The recruitment process is one of the most tedious processes in human resources management. The recruitment process as a step-by-step process of “identifying the job vacancy, analyzing the job requirements, reviewing applications, screening, shortlisting, and selecting the right candidate.” As headhunters, we encounter different candidates on a regular basis, and each candidate possesses different sets of attitudes, skills, and professional experience. The challenge is finding that one purple squirrel that perfectly fits the role.
Dealing with different types of candidates can be overwhelming, but compassionate career architects like us have a high level of understanding and interpersonal skills to manage different candidates with different personalities. Here are some of the job candidates we usually encounter:
The Three Worst Types:
The Apply-All-You-Can. It’s challenging to stand out from a sea of applicants, and this type applies to multiple job openings all at the same time.
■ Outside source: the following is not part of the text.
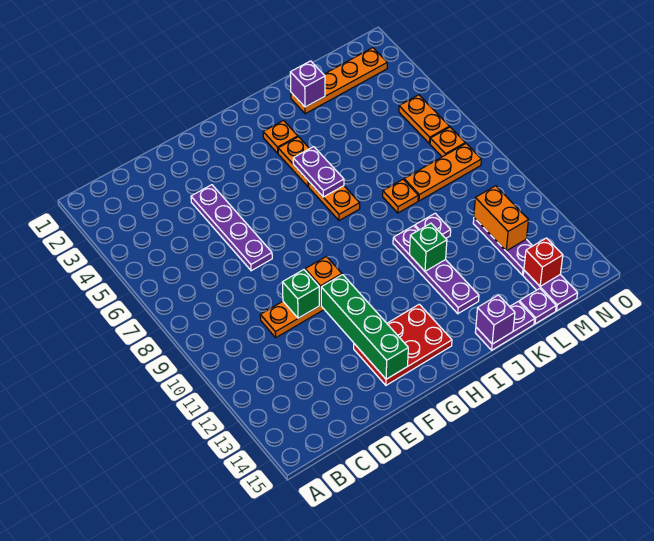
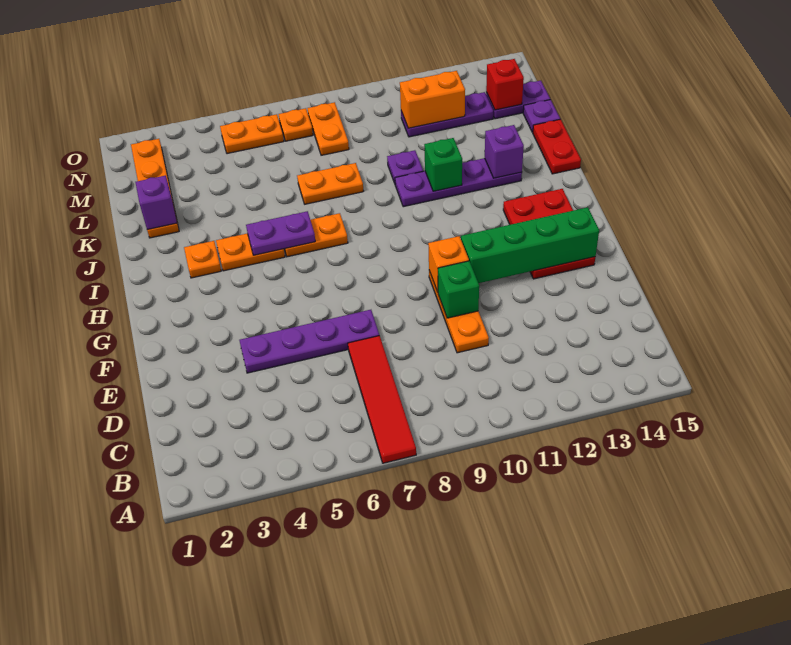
none -> red tile A7:D7 level 1
purple plate J15:K15 level 1 -> red plate J15:K15 level 1
purple brick J15 level 2 -> purple brick J13 level 2
orange plate K8 level 1 -> orange plate K7:K8 level 1
orange plate L8:N8 level 1 -> orange plate M8:N8 level 1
This usually signals us that the candidate isn’t confident on which role fits his/her capabilities, or is unsure of his/her career path.
What to do instead: Applying to multiple roles won’t increase your chances in getting seen. We evaluate right after we first we see your resume/CV, and decide on whether your profile is a match to the job requirements. Instead, re-evaluate your resume, highlight your skills, and apply for a role that best suits your skills and potential.
The Ghoster. Candidates who meet the requirements move on to the next stage and get called in for an assessment or interview. However, this type confirms a schedule but completely disappears on the day –just like a ghost. Without any emails/texts/phone calls, we aren’t sure if the candidate would still proceed with the hiring process.
What to do instead: No one likes being stood-up; whether on dates or interviews. We understand that emergencies happen, or that you might have sudden cold feet to continue with the application. Instead, practice professionalism and common courtesy to cancel (even at last minute), or make a request for re-scheduling.
The Hopper. Ideally, employees should stay in a company for 2 years or more. However, this type often stays in a role for a short amount of time (usually less than a year) and makes consistent job hops in his/her resume.
What to do instead:This might be a common red flag to employers, as past behavior predicts future behavior. There will always be greener grass on the other side, and candidates may have legitimate reasons to make a reasonable job move. It may be a good idea to include your honest reasons for leaving the company (i.e redundancy) and clearly articulate these to the recruiter and hiring manager during the application and screening stage.
The Three Best Ones:
The Eager Beaver. All candidates would want to land a role the soonest, but this type takes it up a notch with consistent attendance during job interviews plus multiple follow-ups.
The Storyteller. The interview stage is the time to further evaluate the candidate to the job requirements and assess the culture fit. A good conversation definitely builds rapport, and we love hearing remarkable stories without going overboard of time and details.
The Purple Squirrel. This is known as the rarest type because he/she is the perfect job candidate—who possesses the right education, experience, skills, abilities, and qualifications that perfectly fill the job requirements.